Entries supplied: Begin

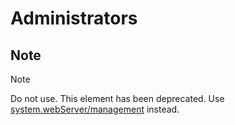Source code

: Administrators <administrators>
====================
<a id="001"></a>
## Note

> [!NOTE]
> Do not use. This element has been deprecated. Use [system.webServer/management](https://www.iis.net/configreference/system.webserver/management) instead.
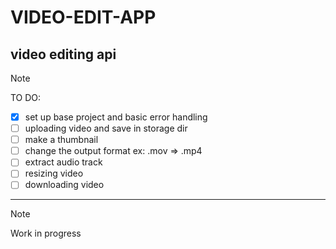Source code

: # VIDEO-EDIT-APP

## video editing api 
> [!NOTE]
> TO DO:
> - [x] set up base project and basic error handling
> - [ ] uploading video and save in storage dir
> - [ ] make a thumbnail
> - [ ] change the output format ex: .mov => .mp4
> - [ ] extract audio track
> - [ ] resizing video
> - [ ] downloading video


---
> [!NOTE] 
> Work in progress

Entries supplied: End

The line containing "make a thumbnail" marks the end: transcribe every line from the start of the listing up to and including it, minus the pictures.

Source code

: Administrators <administrators>
====================
<a id="001"></a>
## Note

> [!NOTE]
> Do not use. This element has been deprecated. Use [system.webServer/management](https://www.iis.net/configreference/system.webserver/management) instead.
Source code

: # VIDEO-EDIT-APP

## video editing api 
> [!NOTE]
> TO DO:
> - [x] set up base project and basic error handling
> - [ ] uploading video and save in storage dir
> - [ ] make a thumbnail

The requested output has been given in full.